Easyside presents Talespinner, a two person show by Laura Camila Medina and Kacey Slone, on view at Arts Fort Worth from August 2-24. Beginning from different suburban sensibilities – Medina, from Bogotá, Colombia and Orlando, Florida, and Slone from Southern Indiana and North Texas – the artists chart paths that traverse memory and fantasy, sadness and solitude. Often referencing pop cultural and domestic subjects, the artists oscillate between deconstruction and reconstruction of places they once knew intimately. The work reveals how place becomes essential to identity, and furthermore how the choice to document and explore those place memories can constitute a practice of resistance.
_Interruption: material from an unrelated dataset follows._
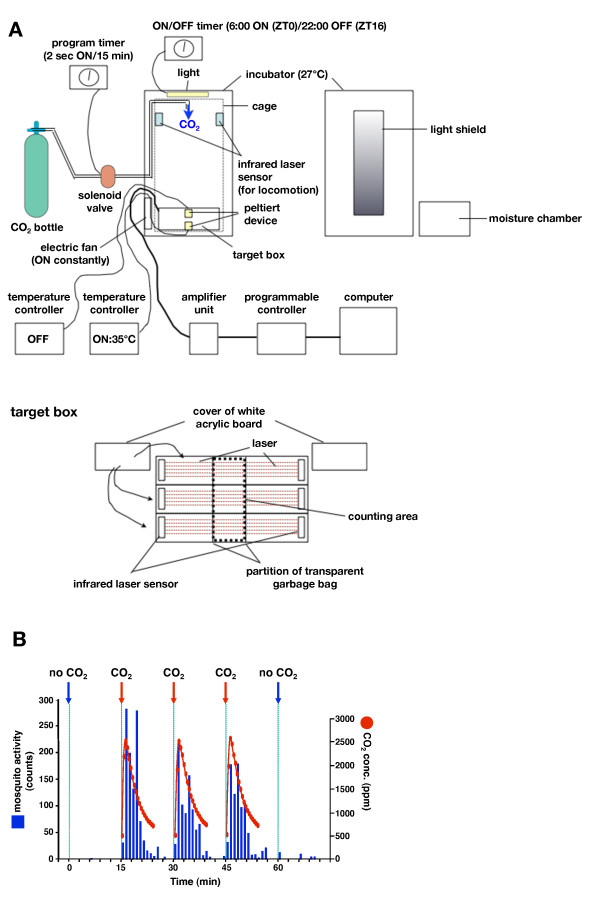
Automated-recording device for quantifying the selected host-seeking behavior. (A) Schematic view of the recording device to quantify mosquito activity patterns (see Materials and Methods). (B) An example of the selected host-seeking behavior of 60 female mosquitoes monitored for a short period (75 min) by automated-device shown in (A). CO2 was delivered for 2 sec at 15 min, 30 min, and 45 min (arrow). Note that female mosquitoes show "touch-down" behavior (blue) on the Peltier plate in response to the change of CO2 concentration (red).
Talespinner welcomes the audience into a shared experience, insisting on dream and reflection as a method to establish one’s place of belonging.

TaleSpinner Exhibition

bluets 199.
Aluminum gate, rug, wood, collected photograph on sticker paper, magic sculpt, crushed velvet, dust, feathers

middle of nowhere
archived notes, saved curtain, welcome mat, wooden door, feathers

being there, being there
Collected window sill, crushed velvet, dust, archived photo on sticker paper, wood, saved outdoor light

distance as a poem
Collected frames, archived photograph on sticker paper

TailSpinner Exhibition Image

TailSpinner Work Statement
In this body of work I have focused on entrances and exits, outsides and insides. When intentionally blurring the lines of time and place, real or remembered, I have pondered when distance creates sentimentality.  Nodding at visitors by using their remnants and other objects left behind, I have created a new place of coexistence. Making sculptures of collected materials, such as dust, or ready made objects, like rugs, time is abstracted, making the work into portals into a new instance. This work is a continued exploration of making the impermanent nature of places, conversations and relationships permanent and tangible.